◆ SUPPLIED PASSAGE

(begin)

Let us compute the right hand side of \eqref{eq:tM0} by using Proposition ~\ref{prop:Fitt_p2}.
When $j = s$, we have $\bm{a} = \{1, 2, \dots, s\}$, so the term is
\begin{equation}\label{eq:tM1}
\nu_1 \cdots \nu_s (1) = (N_{\Gamma}).
\end{equation}
When $j = s - 1$, we have $\{1, 2, \dots, s\} \setminus \bm{a} = \{ l \}$ for some $1 \leq l \leq s$, and then the term is
\begin{equation}\label{eq:tM2}
\nu_1 \cdots \nu_{l-1} \cdot \nu_{l+1} \cdots \nu_s \cdot (b_l)
= (\# \Gamma) \cdot \left( \nu_1 \cdots \nu_{l-1} \cdot \frac{D_l}{n_l} \cdot \nu_{l+1} \cdots \nu_s \right).
\end{equation}
Finally we consider $0 \leq j \leq s - 2$.
For each $\bm{a}$ with $\# \bm{a} = j$, the term can be computed as
\begin{align}\label{eq:tM3}
& \nu_{a_1} \cdots \nu_{a_j} \left( b_{a_{j+1}} \tau_{a_{j+1}} + \cdots + b_{a_s} \tau_{a_s} \right)(\tau_{a_{j+1}}, \dots, \tau_{a_s})^{s - j - 2}\\
& \quad = \nu_{a_1} \cdots \nu_{a_j} \left( b_{a_1} \tau_{a_1} + \cdots + b_{a_s} \tau_{a_s} \right)(\tau_{a_{1}}, \dots, \tau_{a_s})^{s - j - 2}\\
& \quad = \nu_{a_1} \cdots \nu_{a_j} ( \# \Gamma - N_{\Gamma}) (\tau_1, \dots, \tau_s)^{s - j - 2},
\end{align}
where the first equality follows from the identity $\tau_l \nu_l = 0$; the second from Lemma ~\ref{lem:sum_bt}.
It is easy to see that the ideal generated by \eqref{eq:tM1}, \eqref{eq:tM2}, and \eqref{eq:tM3} coincides with the right hand side of the proposition (observe that, thanks to \eqref{eq:tM1}, the $N_{\Gamma}$ in \eqref{eq:tM3} can be ignored).
This completes the proof of Proposition ~\ref{prop:Fitt_fin2}.
This also completes the proof of Theorem ~\ref{thm:main_fin}.
\section{Voltage graphs and derived graphs}\label{sec:pre}
To formulate the setup for infinite coverings, it is convenient to use the notion of voltage graphs and their derived graphs.
\subsection{Voltage graphs and derived graphs}\label{ss:vol_graph}
See~\cite[\S 2.3]{Gon22},~\cite[\S 4]{MV21b}, or~\cite[\S 2.3]{RV22} for more details.
\begin{defi}
A voltage graph $(X, \Gamma, \alpha)$ consists of a graph $X$, a group $\Gamma$, and a map $\alpha: \bE_X \to \Gamma$ satisfying $\alpha(\ol{e}) = \alpha(e)^{-1}$ for any $e \in \bE_X$.
We do not assume that $\Gamma$ is finite or abelian unless explicitly stated.

(end)

◆ RAW DATA
(begin)

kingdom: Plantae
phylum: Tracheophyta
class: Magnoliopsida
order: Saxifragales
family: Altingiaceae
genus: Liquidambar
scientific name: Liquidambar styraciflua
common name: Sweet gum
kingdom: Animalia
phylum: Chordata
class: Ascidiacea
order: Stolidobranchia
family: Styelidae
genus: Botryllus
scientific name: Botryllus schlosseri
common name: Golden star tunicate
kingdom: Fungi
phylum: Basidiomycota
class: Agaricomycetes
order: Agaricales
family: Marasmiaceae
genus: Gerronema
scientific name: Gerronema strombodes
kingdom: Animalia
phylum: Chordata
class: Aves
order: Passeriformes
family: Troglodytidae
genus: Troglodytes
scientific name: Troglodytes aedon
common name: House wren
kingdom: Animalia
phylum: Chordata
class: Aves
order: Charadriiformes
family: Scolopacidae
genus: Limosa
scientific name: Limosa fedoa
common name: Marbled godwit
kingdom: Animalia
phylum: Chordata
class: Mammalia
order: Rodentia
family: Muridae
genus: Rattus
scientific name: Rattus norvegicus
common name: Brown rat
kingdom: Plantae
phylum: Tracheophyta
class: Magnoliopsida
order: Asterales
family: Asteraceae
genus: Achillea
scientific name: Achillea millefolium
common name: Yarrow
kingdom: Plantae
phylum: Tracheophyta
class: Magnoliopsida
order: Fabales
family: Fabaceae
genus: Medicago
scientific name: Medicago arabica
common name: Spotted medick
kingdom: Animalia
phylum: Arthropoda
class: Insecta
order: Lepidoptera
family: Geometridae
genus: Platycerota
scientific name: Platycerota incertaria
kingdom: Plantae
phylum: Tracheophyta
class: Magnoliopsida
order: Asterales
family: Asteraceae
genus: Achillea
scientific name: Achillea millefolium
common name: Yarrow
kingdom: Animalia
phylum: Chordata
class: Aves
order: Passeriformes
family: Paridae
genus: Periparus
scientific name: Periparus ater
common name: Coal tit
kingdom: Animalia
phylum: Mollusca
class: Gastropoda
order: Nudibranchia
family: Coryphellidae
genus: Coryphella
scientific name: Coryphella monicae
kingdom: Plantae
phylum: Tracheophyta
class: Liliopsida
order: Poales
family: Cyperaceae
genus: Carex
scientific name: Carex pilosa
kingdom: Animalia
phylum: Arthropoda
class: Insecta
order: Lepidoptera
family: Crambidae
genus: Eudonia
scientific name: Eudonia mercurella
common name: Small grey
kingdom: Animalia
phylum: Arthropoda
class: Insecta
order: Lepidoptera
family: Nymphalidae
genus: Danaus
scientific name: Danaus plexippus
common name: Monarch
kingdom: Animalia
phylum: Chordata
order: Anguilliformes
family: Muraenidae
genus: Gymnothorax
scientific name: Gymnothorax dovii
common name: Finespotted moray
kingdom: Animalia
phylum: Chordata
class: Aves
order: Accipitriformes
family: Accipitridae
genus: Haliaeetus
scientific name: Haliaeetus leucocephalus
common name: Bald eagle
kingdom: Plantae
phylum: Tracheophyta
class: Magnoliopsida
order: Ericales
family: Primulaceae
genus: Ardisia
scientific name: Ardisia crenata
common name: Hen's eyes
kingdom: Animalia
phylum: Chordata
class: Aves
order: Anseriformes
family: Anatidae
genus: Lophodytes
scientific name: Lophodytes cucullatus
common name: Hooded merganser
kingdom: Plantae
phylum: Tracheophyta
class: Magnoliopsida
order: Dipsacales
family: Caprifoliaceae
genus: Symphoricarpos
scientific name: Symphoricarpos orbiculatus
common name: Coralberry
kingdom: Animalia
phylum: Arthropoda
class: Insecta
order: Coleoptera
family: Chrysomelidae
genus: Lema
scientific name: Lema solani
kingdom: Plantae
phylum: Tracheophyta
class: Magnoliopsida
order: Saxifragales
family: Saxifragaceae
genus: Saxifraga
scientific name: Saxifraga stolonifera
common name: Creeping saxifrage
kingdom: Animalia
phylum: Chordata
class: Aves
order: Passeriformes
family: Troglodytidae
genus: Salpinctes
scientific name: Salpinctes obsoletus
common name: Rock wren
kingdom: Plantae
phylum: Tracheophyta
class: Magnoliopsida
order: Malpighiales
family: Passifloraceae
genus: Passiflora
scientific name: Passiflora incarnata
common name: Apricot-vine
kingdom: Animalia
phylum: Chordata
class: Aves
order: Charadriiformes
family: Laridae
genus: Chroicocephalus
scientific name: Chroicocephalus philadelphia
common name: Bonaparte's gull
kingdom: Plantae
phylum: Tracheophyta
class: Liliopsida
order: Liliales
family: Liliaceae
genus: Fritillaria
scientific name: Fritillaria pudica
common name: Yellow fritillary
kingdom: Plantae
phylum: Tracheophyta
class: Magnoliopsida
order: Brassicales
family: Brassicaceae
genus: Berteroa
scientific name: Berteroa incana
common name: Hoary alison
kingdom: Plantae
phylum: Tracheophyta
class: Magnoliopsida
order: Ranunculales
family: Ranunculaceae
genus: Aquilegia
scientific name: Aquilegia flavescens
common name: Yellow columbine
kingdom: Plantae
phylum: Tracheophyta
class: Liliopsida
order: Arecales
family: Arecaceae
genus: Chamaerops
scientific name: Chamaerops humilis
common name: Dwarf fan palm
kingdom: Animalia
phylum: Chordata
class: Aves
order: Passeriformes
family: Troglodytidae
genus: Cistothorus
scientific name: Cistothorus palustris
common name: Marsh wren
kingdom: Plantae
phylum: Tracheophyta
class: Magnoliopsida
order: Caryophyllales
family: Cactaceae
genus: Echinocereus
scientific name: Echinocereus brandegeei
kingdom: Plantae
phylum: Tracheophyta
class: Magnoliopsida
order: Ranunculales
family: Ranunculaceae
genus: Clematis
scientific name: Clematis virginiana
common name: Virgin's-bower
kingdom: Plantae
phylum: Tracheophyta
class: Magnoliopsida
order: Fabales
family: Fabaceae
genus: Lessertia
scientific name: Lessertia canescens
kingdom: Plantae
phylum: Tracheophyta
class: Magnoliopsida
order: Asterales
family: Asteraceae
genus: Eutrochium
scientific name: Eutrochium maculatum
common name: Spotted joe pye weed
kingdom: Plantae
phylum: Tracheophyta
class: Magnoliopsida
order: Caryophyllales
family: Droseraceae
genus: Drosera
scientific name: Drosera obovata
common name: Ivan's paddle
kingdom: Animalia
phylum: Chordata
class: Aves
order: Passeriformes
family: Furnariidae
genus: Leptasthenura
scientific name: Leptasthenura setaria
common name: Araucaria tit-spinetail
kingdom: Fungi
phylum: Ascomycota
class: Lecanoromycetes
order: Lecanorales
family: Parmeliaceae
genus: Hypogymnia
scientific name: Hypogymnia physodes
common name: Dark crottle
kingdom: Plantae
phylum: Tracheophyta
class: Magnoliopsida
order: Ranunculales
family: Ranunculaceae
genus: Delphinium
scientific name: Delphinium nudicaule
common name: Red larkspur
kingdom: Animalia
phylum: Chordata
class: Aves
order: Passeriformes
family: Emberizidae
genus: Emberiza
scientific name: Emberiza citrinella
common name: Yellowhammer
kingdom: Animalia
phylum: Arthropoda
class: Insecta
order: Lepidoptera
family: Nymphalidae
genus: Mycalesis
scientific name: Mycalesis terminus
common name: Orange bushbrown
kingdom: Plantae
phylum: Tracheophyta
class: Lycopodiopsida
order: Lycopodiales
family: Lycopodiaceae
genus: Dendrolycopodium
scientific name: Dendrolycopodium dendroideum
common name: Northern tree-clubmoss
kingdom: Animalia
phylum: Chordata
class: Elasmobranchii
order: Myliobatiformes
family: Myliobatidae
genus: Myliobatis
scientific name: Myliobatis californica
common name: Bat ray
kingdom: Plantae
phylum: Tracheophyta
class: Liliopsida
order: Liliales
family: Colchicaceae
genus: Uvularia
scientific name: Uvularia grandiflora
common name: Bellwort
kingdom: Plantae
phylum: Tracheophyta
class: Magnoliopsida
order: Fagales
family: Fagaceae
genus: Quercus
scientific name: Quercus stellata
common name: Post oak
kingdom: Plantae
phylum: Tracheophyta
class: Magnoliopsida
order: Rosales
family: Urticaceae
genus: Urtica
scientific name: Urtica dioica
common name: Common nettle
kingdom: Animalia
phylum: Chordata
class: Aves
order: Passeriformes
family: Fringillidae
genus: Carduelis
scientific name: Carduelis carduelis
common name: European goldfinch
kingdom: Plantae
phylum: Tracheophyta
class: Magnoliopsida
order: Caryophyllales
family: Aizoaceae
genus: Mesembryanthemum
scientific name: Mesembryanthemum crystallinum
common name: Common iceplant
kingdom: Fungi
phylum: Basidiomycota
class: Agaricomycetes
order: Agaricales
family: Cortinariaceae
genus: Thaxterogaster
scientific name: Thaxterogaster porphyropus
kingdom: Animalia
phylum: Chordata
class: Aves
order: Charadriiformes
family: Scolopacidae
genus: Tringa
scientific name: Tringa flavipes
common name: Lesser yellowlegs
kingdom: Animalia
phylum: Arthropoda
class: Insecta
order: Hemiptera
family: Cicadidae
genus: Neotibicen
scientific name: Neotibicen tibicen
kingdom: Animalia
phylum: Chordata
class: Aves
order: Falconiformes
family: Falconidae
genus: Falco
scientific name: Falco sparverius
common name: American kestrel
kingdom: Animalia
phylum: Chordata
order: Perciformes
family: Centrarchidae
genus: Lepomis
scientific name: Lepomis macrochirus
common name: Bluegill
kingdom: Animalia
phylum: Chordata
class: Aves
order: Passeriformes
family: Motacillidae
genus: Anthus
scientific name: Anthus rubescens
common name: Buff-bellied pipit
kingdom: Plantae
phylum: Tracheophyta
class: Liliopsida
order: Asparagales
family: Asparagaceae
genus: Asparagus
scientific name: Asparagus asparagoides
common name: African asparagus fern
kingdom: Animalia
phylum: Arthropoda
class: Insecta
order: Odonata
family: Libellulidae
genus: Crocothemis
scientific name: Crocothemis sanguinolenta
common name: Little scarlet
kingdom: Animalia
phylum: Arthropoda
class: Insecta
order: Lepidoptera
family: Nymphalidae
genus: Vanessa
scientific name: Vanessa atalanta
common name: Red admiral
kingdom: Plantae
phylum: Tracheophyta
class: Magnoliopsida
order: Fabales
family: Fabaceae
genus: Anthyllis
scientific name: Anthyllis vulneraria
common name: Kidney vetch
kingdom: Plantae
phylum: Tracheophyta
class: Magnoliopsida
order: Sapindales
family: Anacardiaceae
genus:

(end)

◆ REQUIREMENTS
A) In the math excerpt, begin at the words "It is easy to" and stop after "can be ignored).", writing that span out again with "ideal" replaced by "submodule".
B) Repeat the records line for line, beginning at the line that contains "order: Hemiptera" and stopping after the last line of the records.

◆ SOLUTIONS IN ORDER
A)
It is easy to see that the submodule generated by \eqref{eq:tM1}, \eqref{eq:tM2}, and \eqref{eq:tM3} coincides with the right hand side of the proposition (observe that, thanks to \eqref{eq:tM1}, the $N_{\Gamma}$ in \eqref{eq:tM3} can be ignored).

B)
order: Hemiptera
family: Cicadidae
genus: Neotibicen
scientific name: Neotibicen tibicen
kingdom: Animalia
phylum: Chordata
class: Aves
order: Falconiformes
family: Falconidae
genus: Falco
scientific name: Falco sparverius
common name: American kestrel
kingdom: Animalia
phylum: Chordata
order: Perciformes
family: Centrarchidae
genus: Lepomis
scientific name: Lepomis macrochirus
common name: Bluegill
kingdom: Animalia
phylum: Chordata
class: Aves
order: Passeriformes
family: Motacillidae
genus: Anthus
scientific name: Anthus rubescens
common name: Buff-bellied pipit
kingdom: Plantae
phylum: Tracheophyta
class: Liliopsida
order: Asparagales
family: Asparagaceae
genus: Asparagus
scientific name: Asparagus asparagoides
common name: African asparagus fern
kingdom: Animalia
phylum: Arthropoda
class: Insecta
order: Odonata
family: Libellulidae
genus: Crocothemis
scientific name: Crocothemis sanguinolenta
common name: Little scarlet
kingdom: Animalia
phylum: Arthropoda
class: Insecta
order: Lepidoptera
family: Nymphalidae
genus: Vanessa
scientific name: Vanessa atalanta
common name: Red admiral
kingdom: Plantae
phylum: Tracheophyta
class: Magnoliopsida
order: Fabales
family: Fabaceae
genus: Anthyllis
scientific name: Anthyllis vulneraria
common name: Kidney vetch
kingdom: Plantae
phylum: Tracheophyta
class: Magnoliopsida
order: Sapindales
family: Anacardiaceae
genus:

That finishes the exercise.